#### Excerpt provided:
----

An aspect of Navajo-Churro wool and yarns that’s hard to convey without a tactile component—in fact, not just by being offered the opportunity to touch the fiber but by actually constructing a textile—is its character. The fiber is most often, but not always, spun as singles. Of the nine yarns I’ve acquired from sources other than my own spinning, eight are singles (seven of these are machine-spun and one is handspun). The only plied yarn is a mill-spun three-ply (the dark brown) that also feels like it has an unusually subdued outercoat. For the fabrics that Navajo-Churro wool is most often used to construct, singles yarns perform best: in weaving, the singles wefts neatly cover the warps and the lack of plying twist makes for a smooth finished surface. Singles warps work splendidly as well, for reasons that will shortly become clear.

----

#### Exercise directions:
Using the passage on Navajo-Churro wool, answer these questions:
1. Of the nine yarns acquired from sources other than the writer's own spinning, how many are singles?
2. What is the only plied yarn among them?
3. In weaving, what do singles wefts do to the warps?
The listing that follows is not needed for anything here.

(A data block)
----

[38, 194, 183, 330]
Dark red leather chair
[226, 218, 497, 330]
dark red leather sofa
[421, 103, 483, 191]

----

#### Output for this task:
1. Eight.
2. A mill-spun three-ply, the dark brown.
3. They neatly cover the warps.